In relation to hi-fi prototyping, students seemed to particularly like this method, especially how realistic the resulting prototypes were for the users. This finding is in line with the ideas behind the Google Design Sprint [16] with its main premise of seeing how customers react before committing to building a real product. This finding also seems to suggest that for similar one-to-two week student projects, something like Google Design Sprints can help students focus by providing a big challenge, time restraints, and bringing the best individual contributions of everyone on the team.

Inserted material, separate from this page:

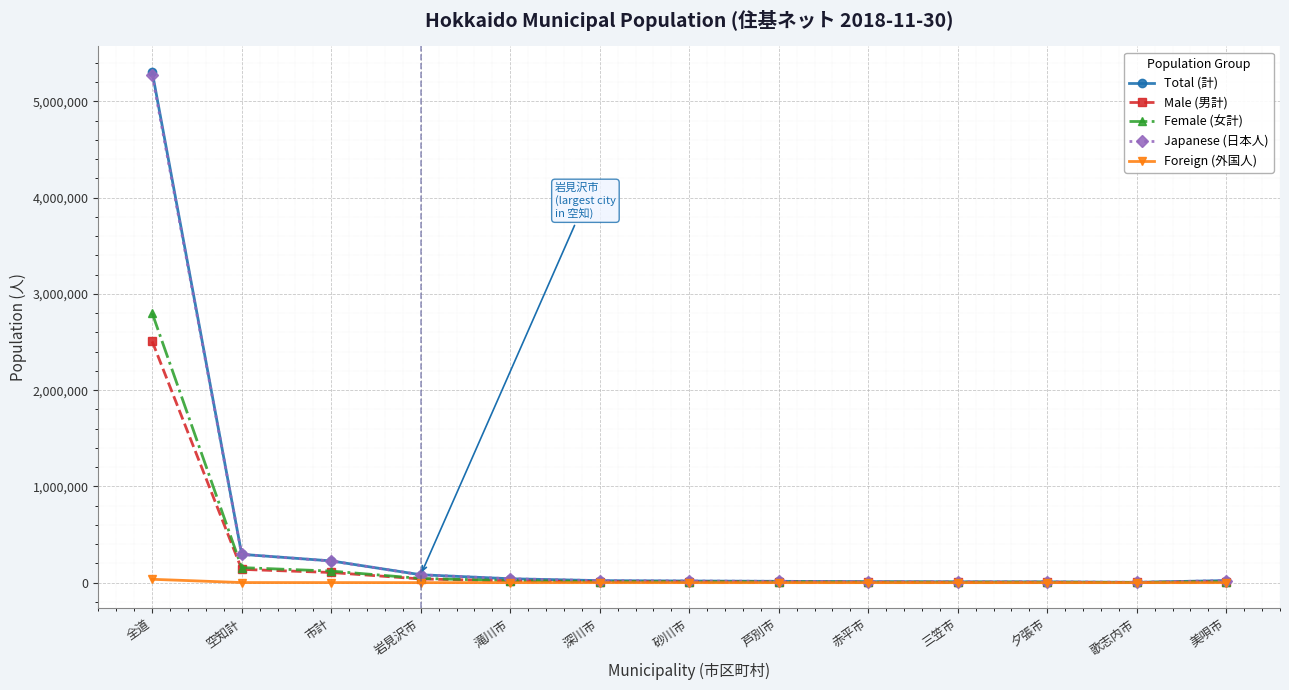

Which series has the largest range (max minus min)?

Total (計)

While the context, respondents, and the questionnaire used in this study were quite different from those used by Churchill et al. [5], we briefly discuss one difference between the results of these two studies. In our study, hi-fi prototyping was rated highly, while in [5], hi-fi prototyping was not even mentioned, although paper/low fidelity prototyping and prototyping (general) were seen highly important. The reason might be that the students enjoy hi-fi prototyping with the modern prototyping tools and see paper prototyping too cumbersome or old-fashioned. Future work is needed to properly study the usefulness of teaching lo- vs. hi-fi prototyping for students.

In relation to software development practice, it is interesting to compare the UCD method ratings made by the students to the frequency of use of UCD methods reported by practitioners. Venturi et al. [24] found that hi-fi prototyping and heuristic evaluation was used frequently, setting quantitative usability goals less frequently, and quantitative usability evaluation (summative) and Personas least frequently. So except for heuristic evaluation, there is good correspondence. This shows that it is possible to effectively teach several of the methods that are most relevant in practice.

8 Conclusion

This paper reports from an empirical study of a two week intense course in UCD for 18 international university-level students. The schedule was switching between lectures and workshops using 15 UCD methods. We used two methods to evaluate the course content and schedule, a weekly questionnaire and a method questionnaire measuring the usefulness of the methods. Both course evaluation methods gave good insights into how to adjust the course for the next occasion. Since the students rated hi-fi prototypes and formal user evaluations highly and commented that these methods were used quite late in the course schedule, we have decided to follow the Google design sprint process during the next occasion of the course. Then hi-fi prototypes will be conducted during the fourth day of the course and formal user evaluations on the fifth day. This will give the students the possibility to see some realistic output earlier in the course, which seems to be appreciated by the students.